The class of NP-hard problems contains problems of decision (answer is yes or no, no enumeration). Then, finding all the solutions is not NP-hard since it is not a problem of decision. However, your problem of decision (does there exist a combination with the prescribed sum) is related to one of 21 initial NP-hard problems from Karp. This problem is known as the knapsac (there are variants of the problem, this one is the subset sum problem). It is nP-hard. However, there exists an easy algorithm of dynamic programming to solve the problem in polynomial time of the sum -quadratic if I remember well (I assume that we have here integers). You should check this: http://en.wikipedia.org/wiki/Subset_sum_problem
The algorithm you are referring to that uses DP is pseudo-polynomial. If it were polynomial, it would imply P=NP. That DP algorithm is for the 0-1 Knapsack problem (sometimes the Knapsack problem is used to describe the Fractional Knapsack Problem which is a relaxation of the 0-1 Knapsack problem). It is worth noting that you can consider the 0-1 Knapsack problem with real weights (it is at least as hard as the 0-1 knapsack problem (which traditionally uses integer weights). Mathematically we usually use reals (as the algorithm would still be correct), but normally we consider the problem with rational weights or integer weights due to input size and encoding the instances (as input size is very important when we consider a problem). It is also worth noting that this would also affect input size as storing real numbers is a very different encoding than one could use for integers or rationals. You do correctly identify the correspondence though.

Collected data:
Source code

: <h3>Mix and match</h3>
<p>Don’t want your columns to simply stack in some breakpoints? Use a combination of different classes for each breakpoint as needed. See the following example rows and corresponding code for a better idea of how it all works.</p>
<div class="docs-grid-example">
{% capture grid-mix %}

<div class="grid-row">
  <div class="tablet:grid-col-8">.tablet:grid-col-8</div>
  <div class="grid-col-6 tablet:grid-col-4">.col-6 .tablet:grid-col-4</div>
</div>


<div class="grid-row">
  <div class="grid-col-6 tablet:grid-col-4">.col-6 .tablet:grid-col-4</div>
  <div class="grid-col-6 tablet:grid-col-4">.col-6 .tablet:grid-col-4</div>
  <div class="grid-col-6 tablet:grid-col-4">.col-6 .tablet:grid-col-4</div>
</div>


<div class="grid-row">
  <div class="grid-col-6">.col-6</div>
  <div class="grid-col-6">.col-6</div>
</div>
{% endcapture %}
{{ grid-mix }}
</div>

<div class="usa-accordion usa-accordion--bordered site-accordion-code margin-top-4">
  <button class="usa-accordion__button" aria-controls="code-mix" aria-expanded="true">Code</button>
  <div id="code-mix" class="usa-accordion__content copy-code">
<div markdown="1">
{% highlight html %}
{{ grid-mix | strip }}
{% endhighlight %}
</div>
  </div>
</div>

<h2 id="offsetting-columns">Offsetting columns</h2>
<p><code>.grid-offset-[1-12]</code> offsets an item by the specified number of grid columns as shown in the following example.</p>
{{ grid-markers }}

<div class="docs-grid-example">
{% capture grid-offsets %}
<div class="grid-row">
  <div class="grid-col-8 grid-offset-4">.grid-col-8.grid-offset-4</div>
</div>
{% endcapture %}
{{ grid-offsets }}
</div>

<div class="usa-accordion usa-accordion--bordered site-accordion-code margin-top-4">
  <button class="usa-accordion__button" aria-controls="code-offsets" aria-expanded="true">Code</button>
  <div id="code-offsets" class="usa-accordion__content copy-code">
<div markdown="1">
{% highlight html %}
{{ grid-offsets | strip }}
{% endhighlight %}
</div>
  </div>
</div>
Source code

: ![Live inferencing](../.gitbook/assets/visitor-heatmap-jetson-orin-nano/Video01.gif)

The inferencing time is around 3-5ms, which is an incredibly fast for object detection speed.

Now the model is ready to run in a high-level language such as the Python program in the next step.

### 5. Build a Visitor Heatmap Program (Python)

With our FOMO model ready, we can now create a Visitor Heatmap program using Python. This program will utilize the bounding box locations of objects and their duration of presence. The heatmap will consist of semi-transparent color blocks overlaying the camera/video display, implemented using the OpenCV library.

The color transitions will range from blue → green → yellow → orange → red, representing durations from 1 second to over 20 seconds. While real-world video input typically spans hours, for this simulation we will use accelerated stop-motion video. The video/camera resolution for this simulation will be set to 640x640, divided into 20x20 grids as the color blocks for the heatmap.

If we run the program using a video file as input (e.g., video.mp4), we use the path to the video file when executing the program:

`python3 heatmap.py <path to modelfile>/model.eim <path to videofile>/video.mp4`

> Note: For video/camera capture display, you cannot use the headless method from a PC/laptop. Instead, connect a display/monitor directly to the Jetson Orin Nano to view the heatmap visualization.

- Request 1
Reproduce the part of the rows that begins with the line containing "heatmap.py <path to" and runs to the end of the rows, including both ends.
- Request 2
Continue the discussion of the subset sum and knapsack problems from the point where it stops.

- Expected output 1
`python3 heatmap.py <path to modelfile>/model.eim <path to videofile>/video.mp4`

> Note: For video/camera capture display, you cannot use the headless method from a PC/laptop. Instead, connect a display/monitor directly to the Jetson Orin Nano to view the heatmap visualization.

- Expected output 2
Also it is worth noting that algorithm seeks out an optimal solution that meets those constraints, it doesn't generate all possible solutions that meet the optimal solution (though I'd imagine it not to be too tough to modify if you do some careful pruning).
Now some more comments:
I'm assuming you're discussing non-negative or positive rationals? Correct? If you don't restrict to positives or non-negative, you'll end up with an infinite set which won't be possible to obtain entirely.
Generation algorithms are inherently expensive to execute if they have to generate an exponential number of sequences. Normally such algorithms are considered with respect to the size of the set itself you seek to generate. What I suggest looking into are loopless algorithms. They tend to be very easy to implement, but very hard to prove theorems about them. Their benefit is that it takes O(n) to generate the first list member, then each is successively generated in constant time. You really can't do better than that when you don't impose further restrictions. Look into the literature for more details using the keywords loopless algorithm, and integer partitions (or zero integer partitions or weak integer partitions if you want non-negativity).
It is worth noting that if you're interested in producing all the possible combinations of N rational numbers (which is what you'd do anyways on a computer) with a sum constraint, just rescale and generate all possible integer partitions (then rescale back). This will be a huge number, so choose your inputs wisely and ensure to give yourself a few days at least to get your list.
There are some books in Combinatorial Algorithms that go into great detail on how to generate said objects. Here is a paper you can check out as a starting point: http://www.site.uottawa.ca/~ivan/F49-int-part.pdf (you can find several useful resources in the references of the paper as well).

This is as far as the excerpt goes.